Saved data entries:
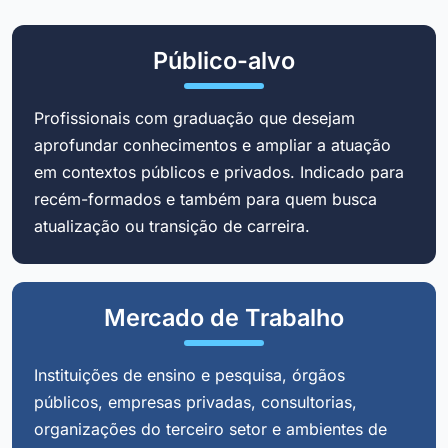
Público-alvo
Profissionais com graduação que desejam
aprofundar conhecimentos e ampliar a atuação
em contextos públicos e privados. Indicado para
recém-formados e também para quem busca
atualização ou transição de carreira.
Mercado de Trabalho
Instituições de ensino e pesquisa, órgãos
públicos, empresas privadas, consultorias,
organizações do terceiro setor e ambientes de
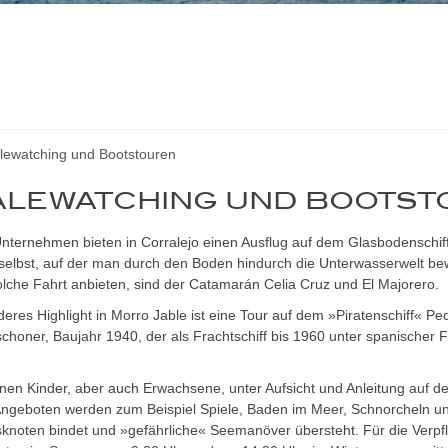
ewatching und Bootstouren
LEWATCHING UND BOOTST
ternehmen bieten in Corralejo einen Ausflug auf dem Glasbodenschiff a
 selbst, auf der man durch den Boden hindurch die Unterwasserwelt be
olche Fahrt anbieten, sind der Catamarán Celia Cruz und El Majorero.
eres Highlight in Morro Jable ist eine Tour auf dem »Piratenschiff« Pedr
honer, Baujahr 1940, der als Frachtschiff bis 1960 unter spanischer F
en Kinder, aber auch Erwachsene, unter Aufsicht und Anleitung auf d
ngeboten werden zum Beispiel Spiele, Baden im Meer, Schnorcheln u
noten bindet und »gefährliche« Seemanöver übersteht. Für die Verpfle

§ **About this task**: Please retype every record above exactly, leaving out the pictures.

§ **Exercise output**:
Público-alvo
Profissionais com graduação que desejam
aprofundar conhecimentos e ampliar a atuação
em contextos públicos e privados. Indicado para
recém-formados e também para quem busca
atualização ou transição de carreira.
Mercado de Trabalho
Instituições de ensino e pesquisa, órgãos
públicos, empresas privadas, consultorias,
organizações do terceiro setor e ambientes de
ewatching und Bootstouren
LEWATCHING UND BOOTST
ternehmen bieten in Corralejo einen Ausflug auf dem Glasbodenschiff a
 selbst, auf der man durch den Boden hindurch die Unterwasserwelt be
olche Fahrt anbieten, sind der Catamarán Celia Cruz und El Majorero.
eres Highlight in Morro Jable ist eine Tour auf dem »Piratenschiff« Pedr
honer, Baujahr 1940, der als Frachtschiff bis 1960 unter spanischer F
en Kinder, aber auch Erwachsene, unter Aufsicht und Anleitung auf d
ngeboten werden zum Beispiel Spiele, Baden im Meer, Schnorcheln u
noten bindet und »gefährliche« Seemanöver übersteht. Für die Verpfle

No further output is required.